Une amélioration des relations entre ces deux pays irait dans le sens d’une réduction des tensions dans la région. Des groupes comme Daesh auraient alors plus de mal à trouver des financements.


Une réduction des tensions entre l’Arabie Saoudite et l’Iran pourrait également limiter la radicalisation de la communauté sunnite en Irak, ce qui limiterait les soutiens que Daesh trouve sur le terrain.


Quel rôle tiennent les puissances satellites dans cette guerre par procuration ? Peuvent-elles influer sur son issue ?


Il faut absolument que les puissances occidentales comprennent qu’il faut arrêter de soutenir un camp contre un autre ou bien faire semblant de ne rien voir ou décrire cet affrontement comme une lutte inéductable entre chiites et sunnites.
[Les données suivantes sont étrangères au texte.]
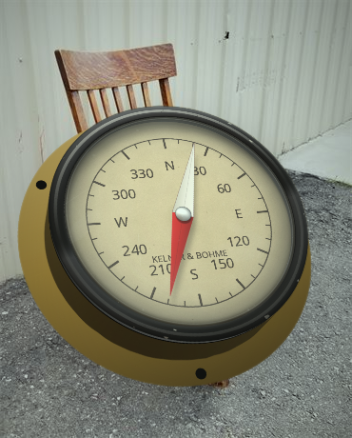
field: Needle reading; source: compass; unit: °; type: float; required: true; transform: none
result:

On a notamment l’impression que du côté français, l’alliance stratégique et commerciale avec l’Arabie Saoudite primait sur tout le reste et qu’il était bien pratique de sous-estimer les conséquences d’un tel affrontement (et de ne pas voir à quel point le soutien saoudien à Daesh était dangereux …).
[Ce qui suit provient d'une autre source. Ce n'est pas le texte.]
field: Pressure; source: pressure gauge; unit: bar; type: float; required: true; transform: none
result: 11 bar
Des pays comme la France ont un rôle historique de médiateur à jouer dans la région. La France et les Etats-Unis devraient faire tout ce qu’ils peuvent pour favoriser une normalisation ou une réduction des tensions entre l’Arabie Saoudite et l’Iran.
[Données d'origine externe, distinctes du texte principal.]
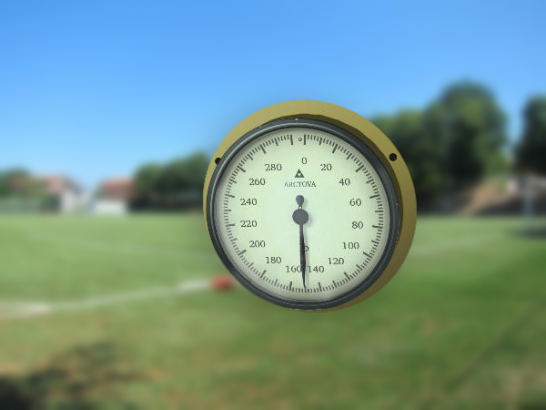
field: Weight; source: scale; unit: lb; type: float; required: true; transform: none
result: 150 lb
De cette « guerre froide », ne pourra-t-il sortir qu’un seul vainqueur ? Lequel semble se dessiner ? Dans quelle mesure le Moyen-Orient battrait-il à un rythme différent selon lequel des deux rivaux prendrait le leadership de la région ?


Je pense que l’Iran, du fait de la spectaculaire modernisation de sa société depuis trente ans, dispose d’un atout qui pourrait se révéler décisif dans cet affrontement. Cette modernisation de la société iranienne a permis à une nouvelle génération d’entrepreneurs d’émerger en Iran et ces derniers pourraient contribuer rapidement à une modernisation de l’économie iranienne.


Par ailleurs, cette modernisation de la société iranienne, basée notamment sur une éducation des femmes (il y a 60 % de filles dans les universités iraniennes) rend le modèle iranien plus attractif dans la région.


Il faut néanmoins noter que, dans les deux pays il y a des tensions entre un modèle socio-politique permettant la redistribution de la rente pétrolière et un modèle plus ouvert où c’est la compétence individuelle qui prime.


C’est le résultat de cette lutte interne aux deux pays qui changera la région.